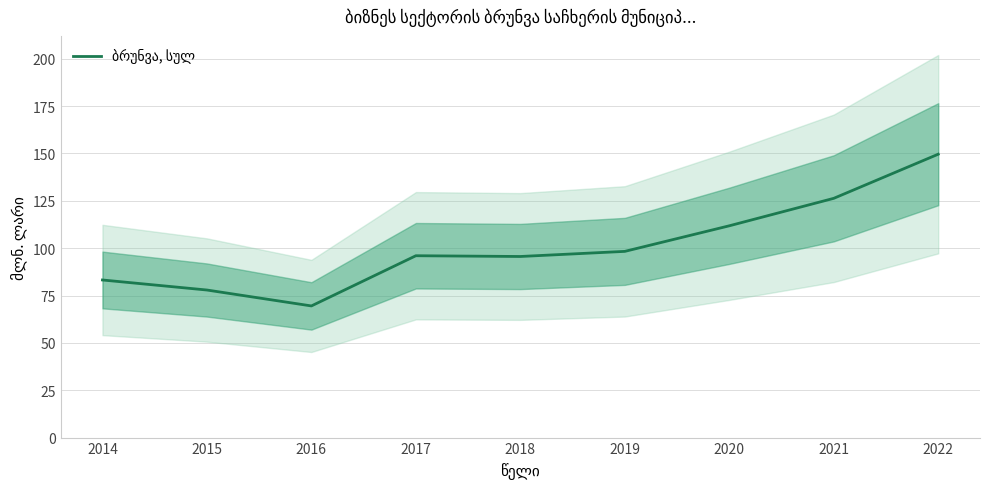

How many data points does each series have?

9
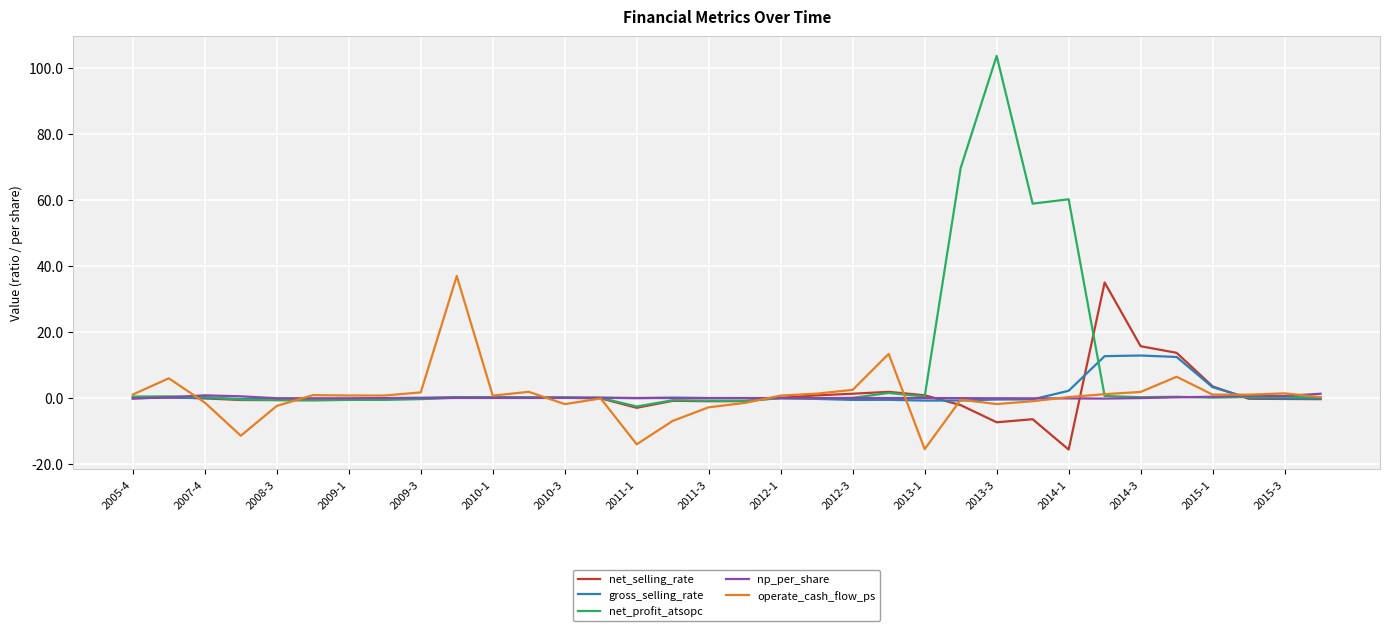

What is the maximum value for net_selling_rate?

35.0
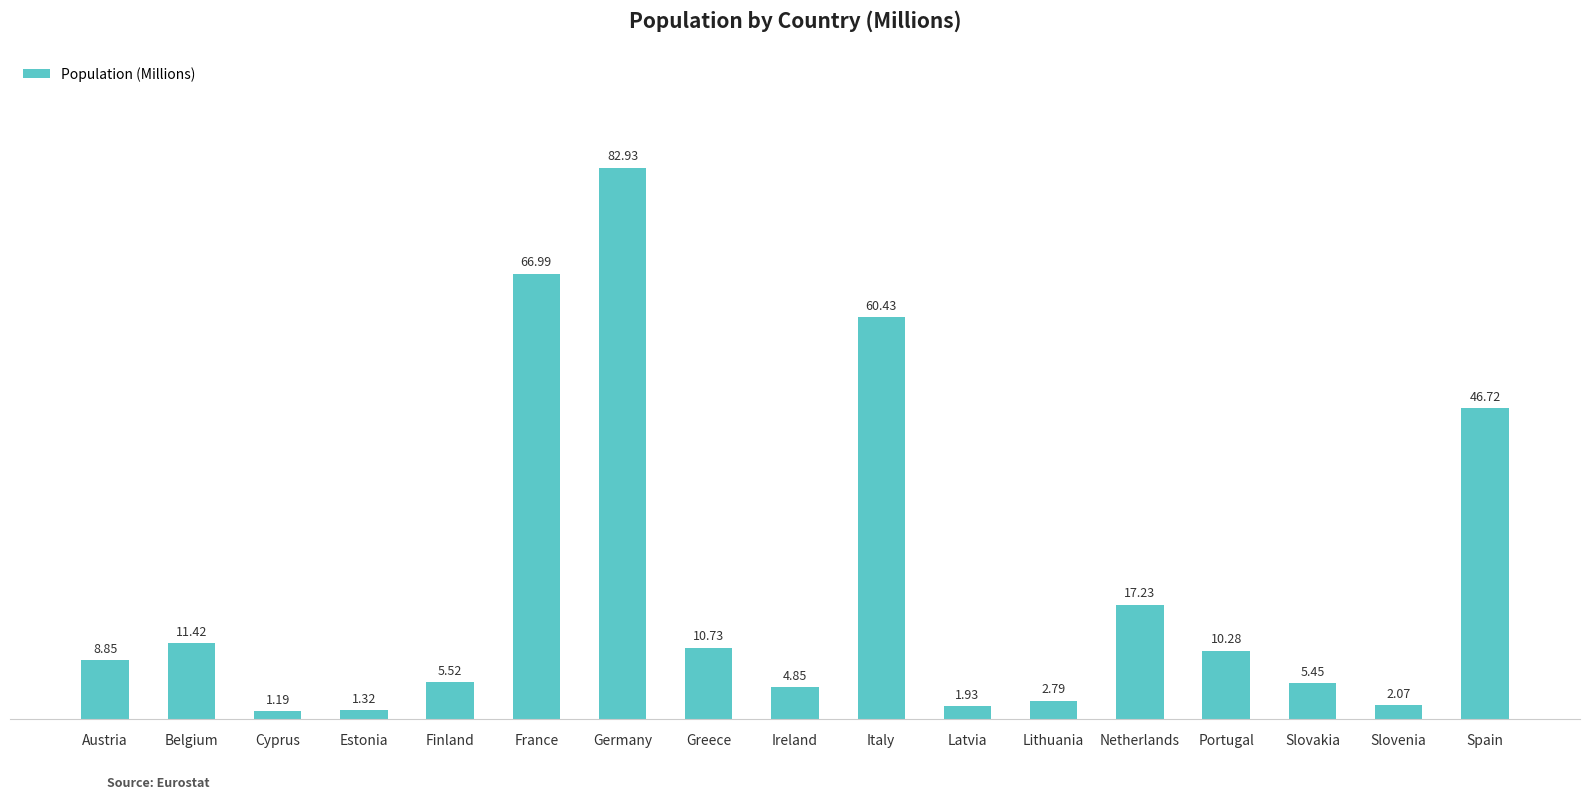

Which label corresponds to the smallest value in the chart?

Cyprus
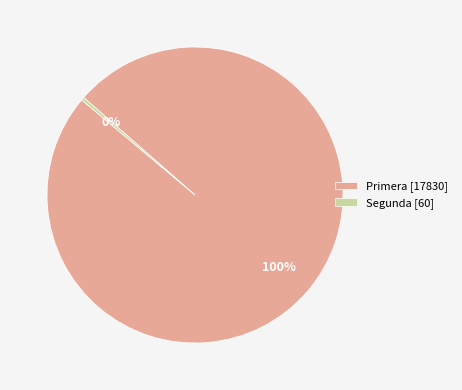

Is it true that Primera [17830] is 87% of the pie?

False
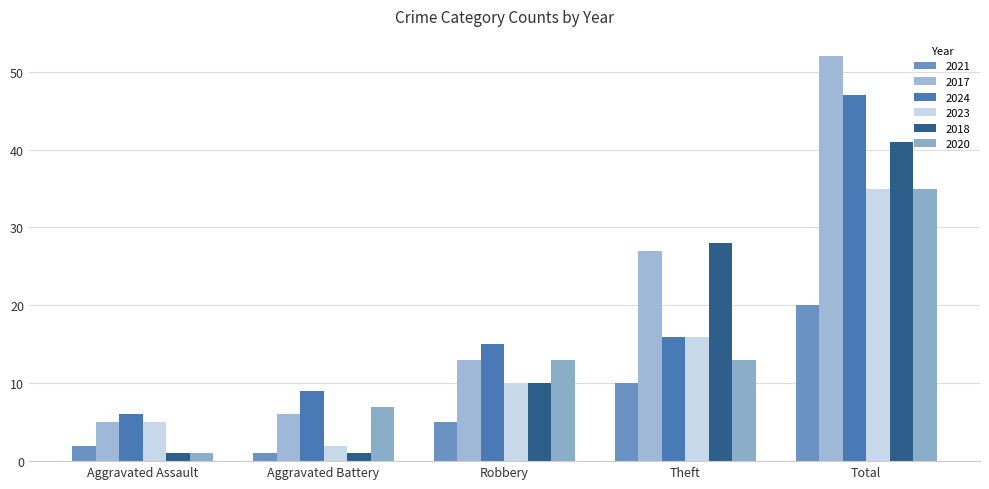

What is the difference between the 2023 values at Aggravated Battery and Theft?

14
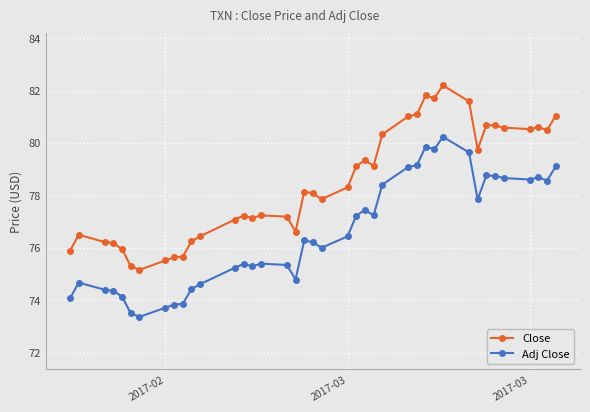

True or false: Close and Adj Close cross at least once.

False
────────────────────
#### Task to complete:
Collect every line in the data above that contains the word "What".

#### Output:
What is the maximum value for net_selling_rate?
What is the difference between the 2023 values at Aggravated Battery and Theft?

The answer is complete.